At last week’s committee meeting, Mayor Chuck Barney had supported awarding the bids to Keller at committee because of the lower cost but was out-voted 6-1. By Monday, some council members were having second thoughts.

“I am always in favor of taking the low bid wherever possible, wherever there’s a reasonable expectation that we are going to get performance that is adequate,” council president Jantzer said.

Council member Stephan Podrygula cited the cost difference but also noted the lack of previous notice given to contractors about the city’s performance requirement.

“But I think from here on out, we need to say that very clearly to every contractor. You do the work on time, and if you don’t, there’s going to be consequences,” Podrygula said.

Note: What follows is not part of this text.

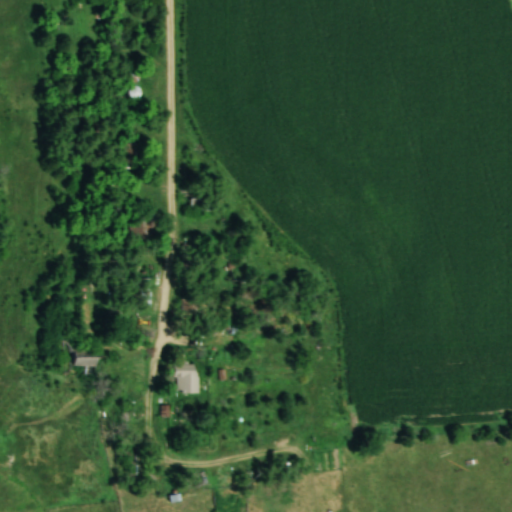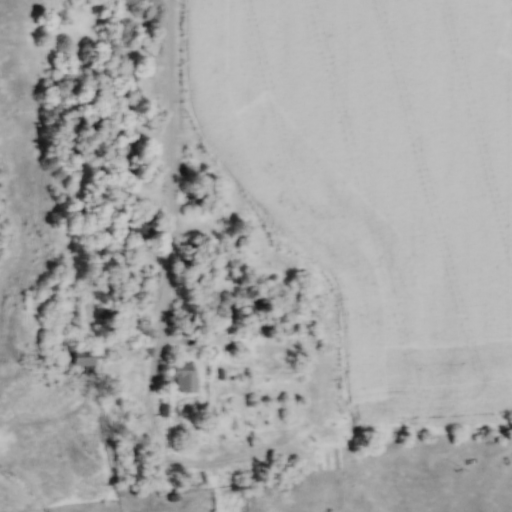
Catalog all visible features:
road: (166, 172)
building: (201, 204)
building: (86, 356)
building: (187, 377)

Council member Josh Wolsky agreed, while supporting the creation of a more solid database of contractor performance.

“I think we have some improvements to make on our methodology, the way we try to use this past information and use it consistently and use it to the benefit of the taxpayers,” he said.

Council member Shannon Straight said he appreciated the recommendations of engineering staff to deny Keller the bid awards, although he was receptive to granting the projects this time.

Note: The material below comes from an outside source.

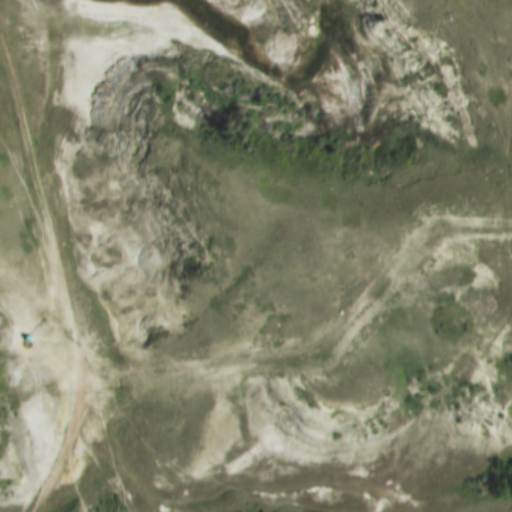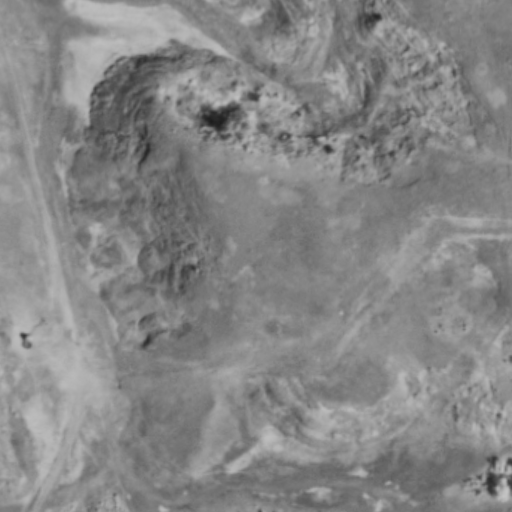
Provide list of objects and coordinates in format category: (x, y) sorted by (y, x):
road: (57, 274)
road: (102, 458)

“I hope you get the message this body is no longer the pass through. We are looking at every aspect of it,” he told Keller representatives. “I think the line has been drawn. I think those recommendations going forward are going to have a lot more sway.”

Council member Lisa Olson joined Sipma in voting to award the street patching project to Minot Paving. When the vote failed, the council voted 6-1 to award the project to Keller Paving.

Sipma cast the only vote against the awards to Keller.

“For me, this is my line in the sand – looking back at the past consistency and sending that message that it is not only going to be just that rock bottom dollar but that consistency,” he said.

In other business, the council voted to establish late fees on accounts with the city that are overdue. Beginning June 1, the city will charge 1.75 percent on all accounts, including commercial landfill accounts, that are more than 30 days past due. The city will terminate any commercial landfill use privileges on accounts more than 60 days overdue. Reinstatement of privileges would require full payment of money due.

Subdivision homeowners demand

city action

on building issues

Residents of a northeast Minot subdivision were back before the Minot City Council Monday to continue to request help in addressing construction issues on their homes.

Some residents of Heidrich 1st Addition, whose houses were built by Heidrich Homes around 10 years ago, say building code violations occurred in construction that were not identified by city building inspectors before the houses were certified for occupancy.

“As a community, we rely on the building department to make sure that structures meet the applicable building code,” said resident Jon Newman. “We feel the city has a responsibility to help us now in our time of need as well as ensure that this doesn’t happen to anyone again.”

Affected homeowners are requesting city inspectors do a thorough inspection of every home and certify they meet code or identify needed fixes. If repairs are needed, the city should take responsibility to provide for the repairs at no cost to the homeowners.

Homeowners also ask that the Board of Appeals be convened to determine whether certificate of occupancies should have been issued. They ask that the builder be denied any future zoning approvals or building permits until repairs are completed and that the city require all contractors go through a certification process to ensure they are competent.

Newman said homeowners will be at the city council meeting in April to receive the council’s plan of action.